▶ **Task 1**: From the post about Nokia's radio-wave charging, copy out the passage starting at "[tweetmeme] We all" and ending at "Google Nexus One.".
▶ **Task 2**: In the post about Nokia's radio-wave charging, the sentence that begins "Be it FM" lists kinds of wireless radio systems. Name each one.

Document extract: Begin

Nokia charging phone with thin air …

[tweetmeme] We all have had Nokia Phones at some time, and we always have loved them for their robust nature along with their ease of use. A lot of people mention that with the new technologies in the world, Nokia has sort of lost its relevance. I think on the other hand Nokia is looking at different markets than the giant that it has become, iPhone and the Phone that aspires to be the Giant, the Motorola Droid, or the Google Nexus One.

As long as technology is moving on, so is the need for more juice in the batteries of the phones. More requirement for the power means that there will be more advancements required in batteries; or charging for the batteries. What if you dont really have to charge them at all, I mean physically. Ofcourse there are ways, like kinetic energy transformation, solar energy etc. But here’s another concept; Like Nokia I have always been wondering about how much energy is in the air all around us, I am not talking about the energy of people; but more to do with energy of wireless radio systems. Be it FM transmitting radio, GSM signals, Wi-Fi Signals or terrestrial radio systems. What if we could tap into that power to enable mobile phones to pick up the charging of the batteries from there. Completely wireless, and completely practical.

I guess what needs to be worked out is how long it will take to tap this power and how long can you charge the phone with this. Well Nokia is at it again, their innovation well not really aimed at high end phones but mostly innovation like these. Nokia Research center is working on a solution that will help the cause of wireless charging.


A new prototype charging system from the company is able to power itself on nothing more than ambient radiowaves – the weak TV, radio and mobile phone signals that permanently surround us. The power harvested is small but it is almost enough to power a mobile in standby mode indefinitely without ever needing to plug it into the mains, according to one of the researchers who developed the device at the Nokia Research Centre in Cambridge, UK. The concept is being worked upon by different fronts, old crystal radio sets and more recently modern radio frequency identification (RFID) tags, increasingly used in shipping and as antitheft devices, are powered purely by radiowaves.

Document extract: End
Exercise data: Begin

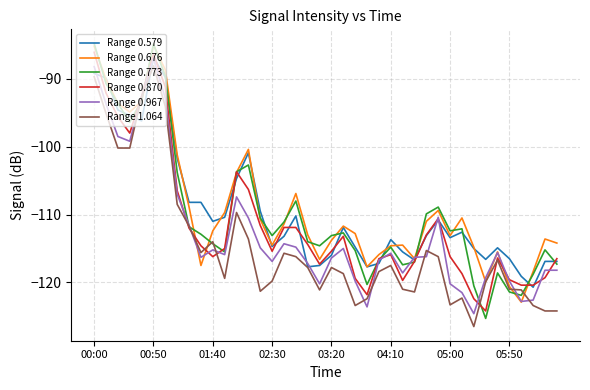

Which series has the largest range (max minus min)?

Range 0.773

Exercise data: End

▶ **Task result 1**:
[tweetmeme] We all have had Nokia Phones at some time, and we always have loved them for their robust nature along with their ease of use. A lot of people mention that with the new technologies in the world, Nokia has sort of lost its relevance. I think on the other hand Nokia is looking at different markets than the giant that it has become, iPhone and the Phone that aspires to be the Giant, the Motorola Droid, or the Google Nexus One.

▶ **Task result 2**:
FM transmitting radio
GSM signals
Wi-Fi Signals
terrestrial radio systems